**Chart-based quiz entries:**
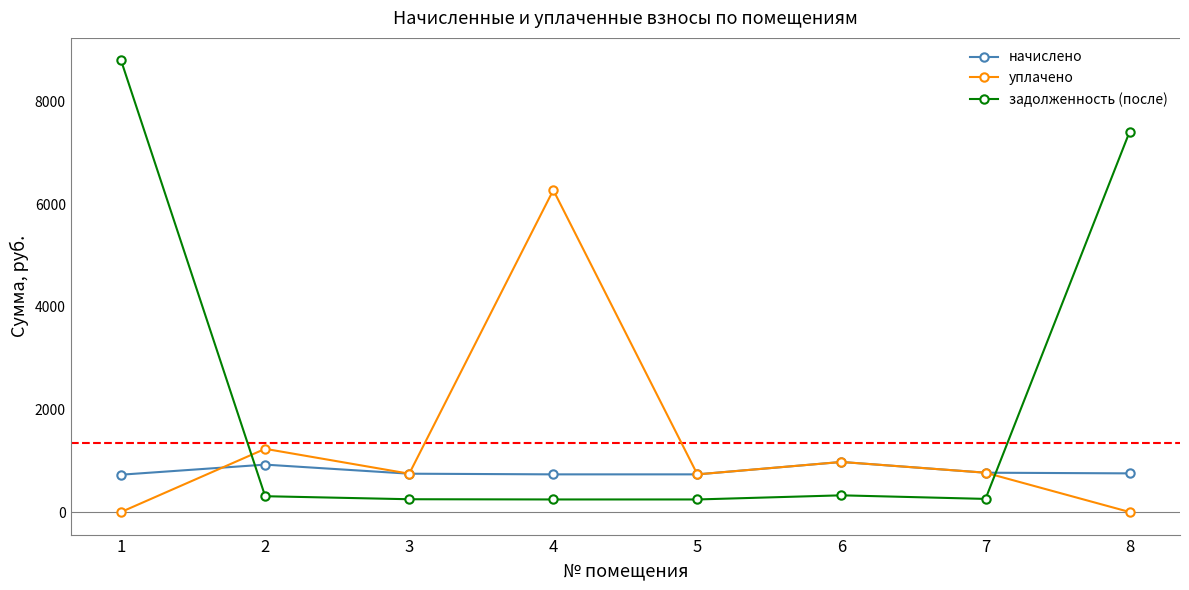

Which series changed the most between 1 and 4?

задолженность (после)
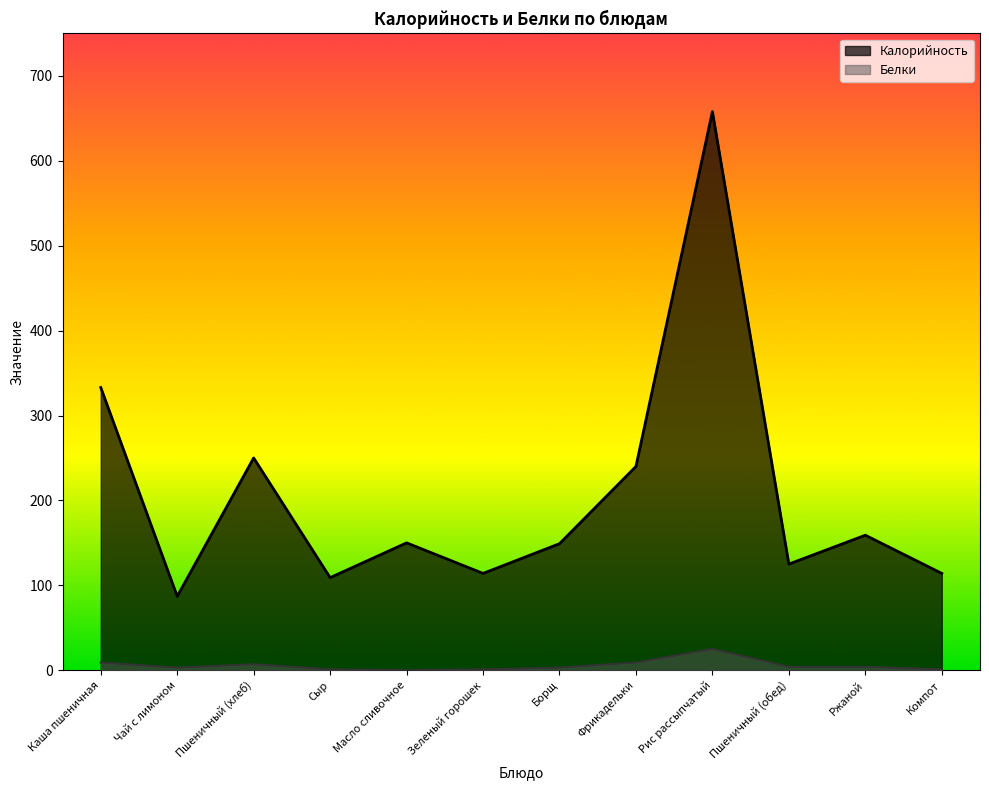

Is the value of Калорийность at Фрикадельки greater than the value of Белки at Ржаной?

Yes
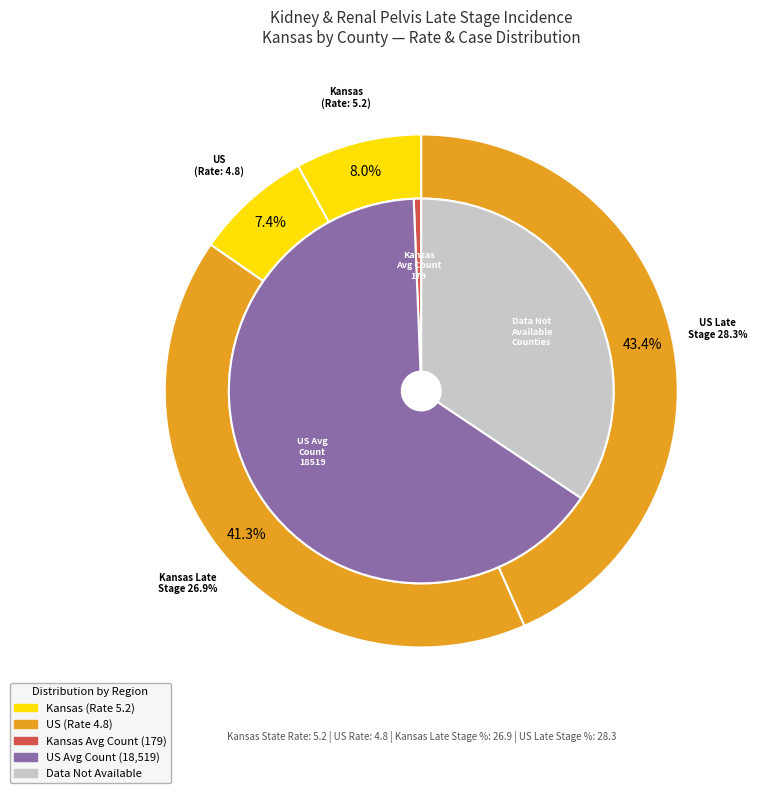

True or false: US Rate accounts for 7% of the total.

True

**Task statement:** Retype every entry above word for word, leaving out the pictures.

**Solution to this exercise:**
Which series changed the most between 1 and 4?

задолженность (после)

Is the value of Калорийность at Фрикадельки greater than the value of Белки at Ржаной?

Yes

True or false: US Rate accounts for 7% of the total.

True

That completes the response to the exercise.